● Assignment: Return all lines in the data where the string "Sebelum" can be found.

● Input data:
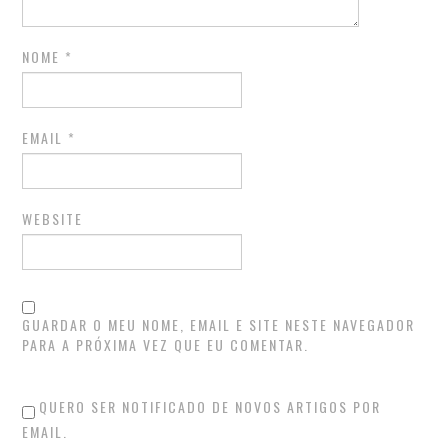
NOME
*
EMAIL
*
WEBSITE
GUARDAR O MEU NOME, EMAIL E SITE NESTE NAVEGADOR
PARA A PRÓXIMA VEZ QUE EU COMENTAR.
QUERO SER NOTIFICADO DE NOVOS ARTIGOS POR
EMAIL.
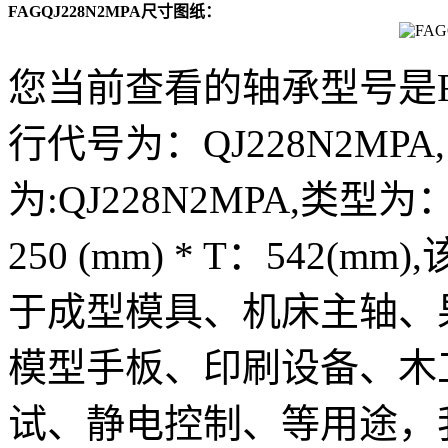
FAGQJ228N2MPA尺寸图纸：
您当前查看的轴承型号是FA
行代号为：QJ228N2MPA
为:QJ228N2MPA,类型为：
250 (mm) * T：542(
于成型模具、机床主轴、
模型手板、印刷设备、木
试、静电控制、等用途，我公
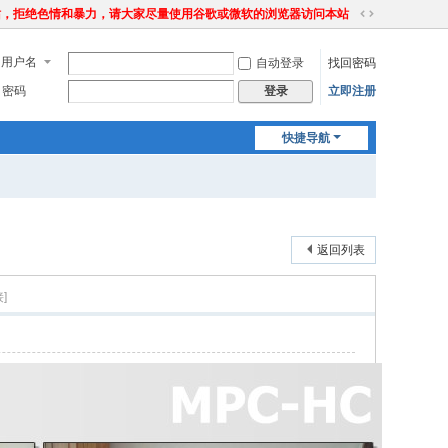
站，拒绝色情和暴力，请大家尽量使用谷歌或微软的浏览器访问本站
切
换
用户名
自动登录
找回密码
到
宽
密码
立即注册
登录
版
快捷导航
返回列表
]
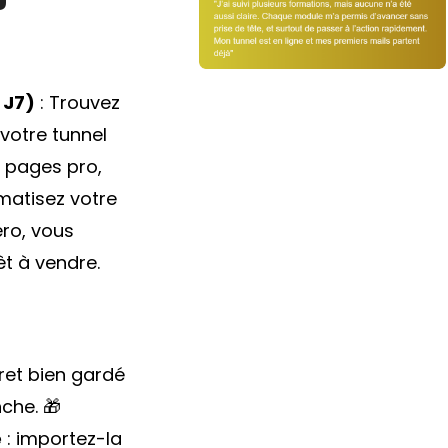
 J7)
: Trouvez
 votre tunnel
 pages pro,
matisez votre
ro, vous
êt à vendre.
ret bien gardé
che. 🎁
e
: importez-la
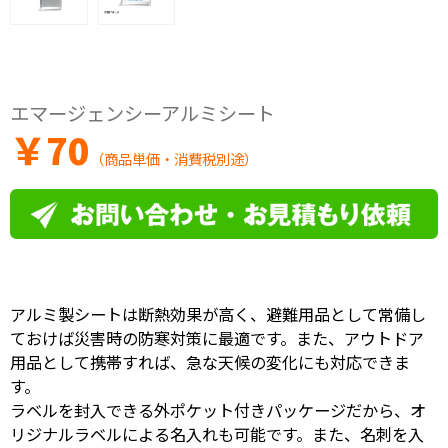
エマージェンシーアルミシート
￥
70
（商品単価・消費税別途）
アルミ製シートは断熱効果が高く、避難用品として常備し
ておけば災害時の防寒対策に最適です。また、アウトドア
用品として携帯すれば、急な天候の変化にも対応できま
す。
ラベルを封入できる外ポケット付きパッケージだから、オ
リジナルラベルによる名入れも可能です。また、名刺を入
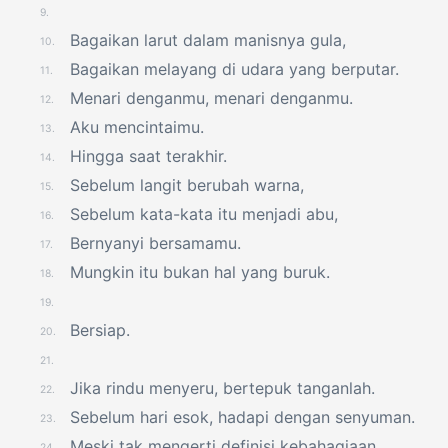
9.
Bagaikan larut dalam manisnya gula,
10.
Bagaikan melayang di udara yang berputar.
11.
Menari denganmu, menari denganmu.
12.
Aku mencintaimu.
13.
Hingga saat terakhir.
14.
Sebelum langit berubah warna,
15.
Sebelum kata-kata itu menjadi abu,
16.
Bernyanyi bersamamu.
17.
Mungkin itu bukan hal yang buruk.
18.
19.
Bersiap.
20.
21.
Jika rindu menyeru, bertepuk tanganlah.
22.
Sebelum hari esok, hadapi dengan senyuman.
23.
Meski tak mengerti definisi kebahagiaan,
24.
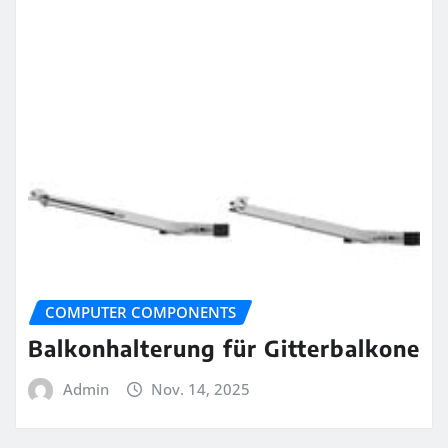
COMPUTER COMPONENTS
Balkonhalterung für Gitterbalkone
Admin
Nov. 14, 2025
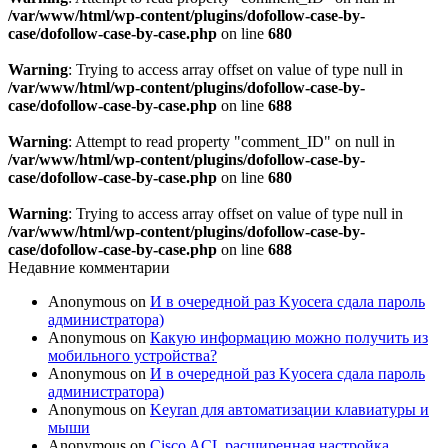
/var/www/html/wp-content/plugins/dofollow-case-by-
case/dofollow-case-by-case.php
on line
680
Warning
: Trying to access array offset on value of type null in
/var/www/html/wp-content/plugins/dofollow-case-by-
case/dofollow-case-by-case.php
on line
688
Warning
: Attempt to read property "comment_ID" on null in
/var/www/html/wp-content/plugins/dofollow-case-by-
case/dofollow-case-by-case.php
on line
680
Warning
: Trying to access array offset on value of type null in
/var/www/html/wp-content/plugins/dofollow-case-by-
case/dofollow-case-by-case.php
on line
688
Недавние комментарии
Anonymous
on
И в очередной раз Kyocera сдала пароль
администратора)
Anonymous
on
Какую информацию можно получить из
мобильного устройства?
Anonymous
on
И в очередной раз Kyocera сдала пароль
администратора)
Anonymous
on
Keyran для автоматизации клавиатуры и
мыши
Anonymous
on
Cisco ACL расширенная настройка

● Response below:
Sebelum langit berubah warna,
Sebelum kata-kata itu menjadi abu,
Sebelum hari esok, hadapi dengan senyuman.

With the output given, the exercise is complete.